Action item
The response must be made up of the lines in the entries below that contain "references".

Input material
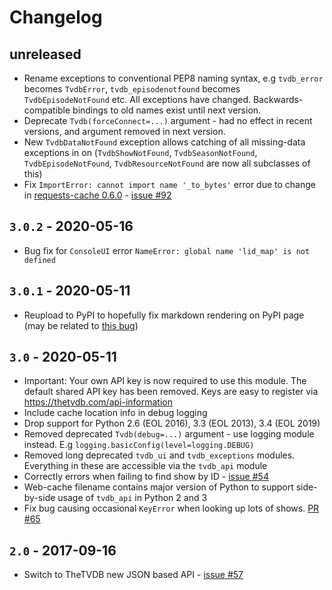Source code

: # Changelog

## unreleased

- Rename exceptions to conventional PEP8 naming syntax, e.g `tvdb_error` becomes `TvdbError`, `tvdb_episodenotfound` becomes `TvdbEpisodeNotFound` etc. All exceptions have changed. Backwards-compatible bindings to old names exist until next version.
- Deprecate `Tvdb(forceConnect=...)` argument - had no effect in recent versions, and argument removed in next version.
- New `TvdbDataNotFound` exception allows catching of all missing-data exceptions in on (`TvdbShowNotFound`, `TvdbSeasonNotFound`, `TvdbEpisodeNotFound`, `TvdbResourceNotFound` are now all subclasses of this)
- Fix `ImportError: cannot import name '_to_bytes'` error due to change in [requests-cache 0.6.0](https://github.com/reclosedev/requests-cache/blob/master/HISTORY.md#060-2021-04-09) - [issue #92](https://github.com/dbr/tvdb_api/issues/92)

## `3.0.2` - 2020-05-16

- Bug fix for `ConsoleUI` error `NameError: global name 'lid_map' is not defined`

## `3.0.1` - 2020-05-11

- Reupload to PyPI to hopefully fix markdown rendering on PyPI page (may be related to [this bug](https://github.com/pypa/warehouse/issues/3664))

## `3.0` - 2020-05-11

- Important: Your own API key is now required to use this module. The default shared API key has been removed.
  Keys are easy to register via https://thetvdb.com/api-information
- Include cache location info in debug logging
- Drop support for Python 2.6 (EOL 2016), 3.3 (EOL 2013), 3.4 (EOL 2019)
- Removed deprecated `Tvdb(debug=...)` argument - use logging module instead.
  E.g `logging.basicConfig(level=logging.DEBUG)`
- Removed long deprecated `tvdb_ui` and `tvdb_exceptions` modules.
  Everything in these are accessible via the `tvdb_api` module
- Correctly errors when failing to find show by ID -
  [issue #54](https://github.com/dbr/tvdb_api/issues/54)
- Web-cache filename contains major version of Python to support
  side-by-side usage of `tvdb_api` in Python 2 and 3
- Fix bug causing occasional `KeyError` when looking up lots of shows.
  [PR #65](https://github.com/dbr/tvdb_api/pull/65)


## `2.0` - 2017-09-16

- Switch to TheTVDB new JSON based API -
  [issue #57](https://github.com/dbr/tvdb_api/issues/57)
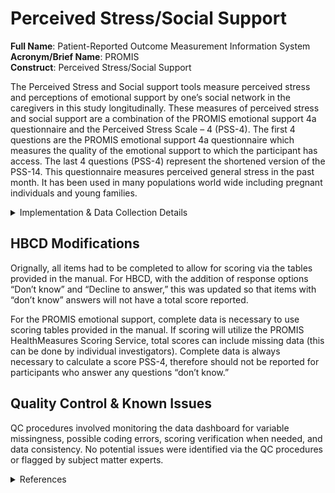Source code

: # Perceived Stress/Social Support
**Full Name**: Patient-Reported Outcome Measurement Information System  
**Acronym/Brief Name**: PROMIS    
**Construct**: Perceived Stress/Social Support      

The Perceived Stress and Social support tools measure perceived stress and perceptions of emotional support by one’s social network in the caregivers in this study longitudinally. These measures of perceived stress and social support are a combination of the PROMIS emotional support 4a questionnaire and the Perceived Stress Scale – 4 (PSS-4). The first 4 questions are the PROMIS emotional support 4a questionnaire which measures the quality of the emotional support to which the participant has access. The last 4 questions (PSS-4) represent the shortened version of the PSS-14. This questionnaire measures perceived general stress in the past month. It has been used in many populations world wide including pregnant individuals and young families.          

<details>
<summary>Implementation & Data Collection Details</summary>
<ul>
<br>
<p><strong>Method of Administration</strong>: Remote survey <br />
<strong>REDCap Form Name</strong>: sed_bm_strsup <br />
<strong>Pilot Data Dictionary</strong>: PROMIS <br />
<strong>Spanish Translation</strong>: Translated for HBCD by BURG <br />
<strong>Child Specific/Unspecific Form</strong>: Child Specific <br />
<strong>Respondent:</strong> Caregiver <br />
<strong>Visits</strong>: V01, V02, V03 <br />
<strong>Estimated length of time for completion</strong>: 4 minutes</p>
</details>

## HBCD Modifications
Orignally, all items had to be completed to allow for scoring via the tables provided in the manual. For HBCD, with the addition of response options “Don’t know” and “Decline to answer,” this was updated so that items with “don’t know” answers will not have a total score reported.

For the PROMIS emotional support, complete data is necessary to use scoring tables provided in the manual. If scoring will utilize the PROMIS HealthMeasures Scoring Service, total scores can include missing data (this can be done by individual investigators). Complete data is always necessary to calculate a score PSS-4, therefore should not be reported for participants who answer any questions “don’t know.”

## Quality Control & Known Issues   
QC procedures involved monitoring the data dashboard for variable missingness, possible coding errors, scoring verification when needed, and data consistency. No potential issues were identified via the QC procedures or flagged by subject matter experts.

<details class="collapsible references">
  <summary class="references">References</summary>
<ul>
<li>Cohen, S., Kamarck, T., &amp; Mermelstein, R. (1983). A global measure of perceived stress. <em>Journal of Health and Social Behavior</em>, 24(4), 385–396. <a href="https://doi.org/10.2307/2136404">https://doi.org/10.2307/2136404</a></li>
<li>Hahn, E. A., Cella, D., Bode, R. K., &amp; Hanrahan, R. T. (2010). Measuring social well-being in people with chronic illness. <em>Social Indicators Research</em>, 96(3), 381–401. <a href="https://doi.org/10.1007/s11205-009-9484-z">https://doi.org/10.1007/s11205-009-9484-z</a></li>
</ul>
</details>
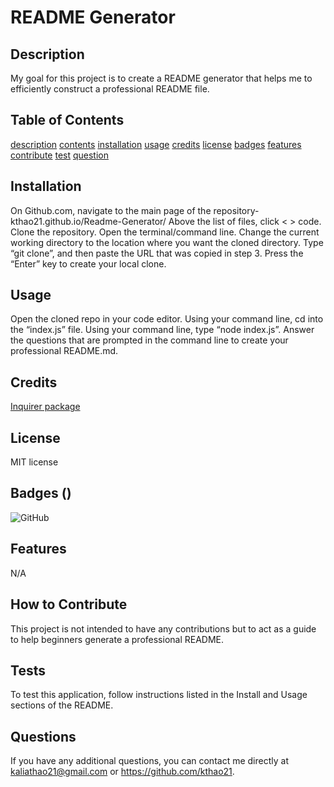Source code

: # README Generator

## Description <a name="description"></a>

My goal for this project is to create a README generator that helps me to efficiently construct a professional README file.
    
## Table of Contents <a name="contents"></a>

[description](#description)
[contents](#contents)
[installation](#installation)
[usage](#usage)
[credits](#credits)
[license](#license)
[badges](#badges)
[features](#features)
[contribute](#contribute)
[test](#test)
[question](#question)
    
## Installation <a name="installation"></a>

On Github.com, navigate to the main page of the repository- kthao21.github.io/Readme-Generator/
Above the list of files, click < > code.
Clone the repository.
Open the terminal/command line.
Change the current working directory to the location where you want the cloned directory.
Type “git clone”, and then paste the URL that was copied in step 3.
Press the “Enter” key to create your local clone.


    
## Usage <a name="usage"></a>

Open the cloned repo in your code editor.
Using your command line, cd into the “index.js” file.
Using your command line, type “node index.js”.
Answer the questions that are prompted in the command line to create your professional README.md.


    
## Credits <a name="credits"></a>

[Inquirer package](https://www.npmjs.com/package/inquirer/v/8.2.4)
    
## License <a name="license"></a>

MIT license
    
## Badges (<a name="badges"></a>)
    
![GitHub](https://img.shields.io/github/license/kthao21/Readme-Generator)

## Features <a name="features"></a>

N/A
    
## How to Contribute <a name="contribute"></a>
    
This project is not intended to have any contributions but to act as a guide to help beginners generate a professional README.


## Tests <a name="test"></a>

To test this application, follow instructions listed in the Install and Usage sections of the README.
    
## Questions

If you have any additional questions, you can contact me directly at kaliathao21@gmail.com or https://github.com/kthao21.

Written response
<details class="collapsible references">
  <summary class="references">References</summary>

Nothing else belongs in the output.